### What the exercise asks
Copy the entries below word for word, omitting the pictures.

Dataset records
* * * * *

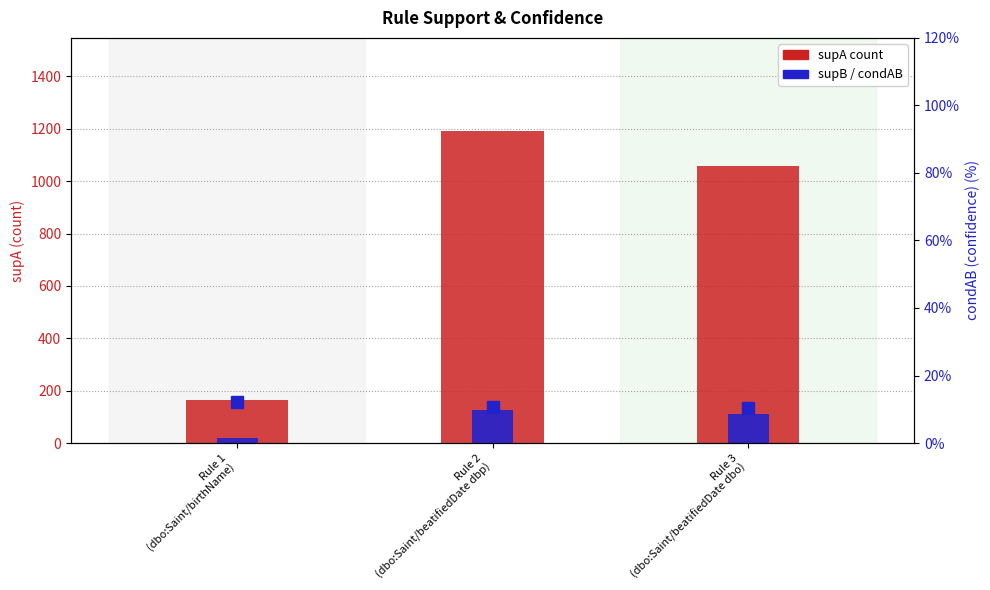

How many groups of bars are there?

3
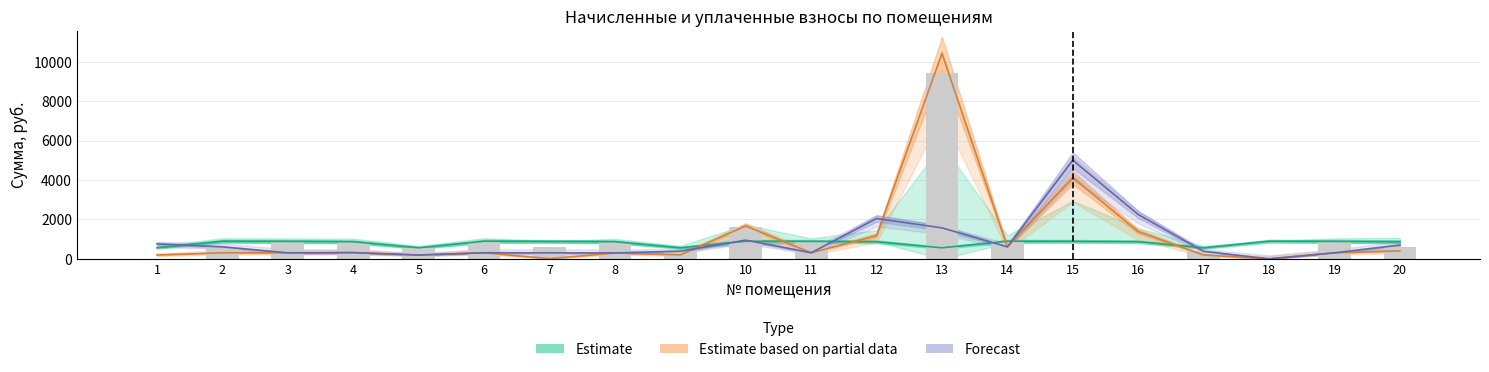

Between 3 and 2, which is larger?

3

* * * * *

### Task answer
How many groups of bars are there?

3

Between 3 and 2, which is larger?

3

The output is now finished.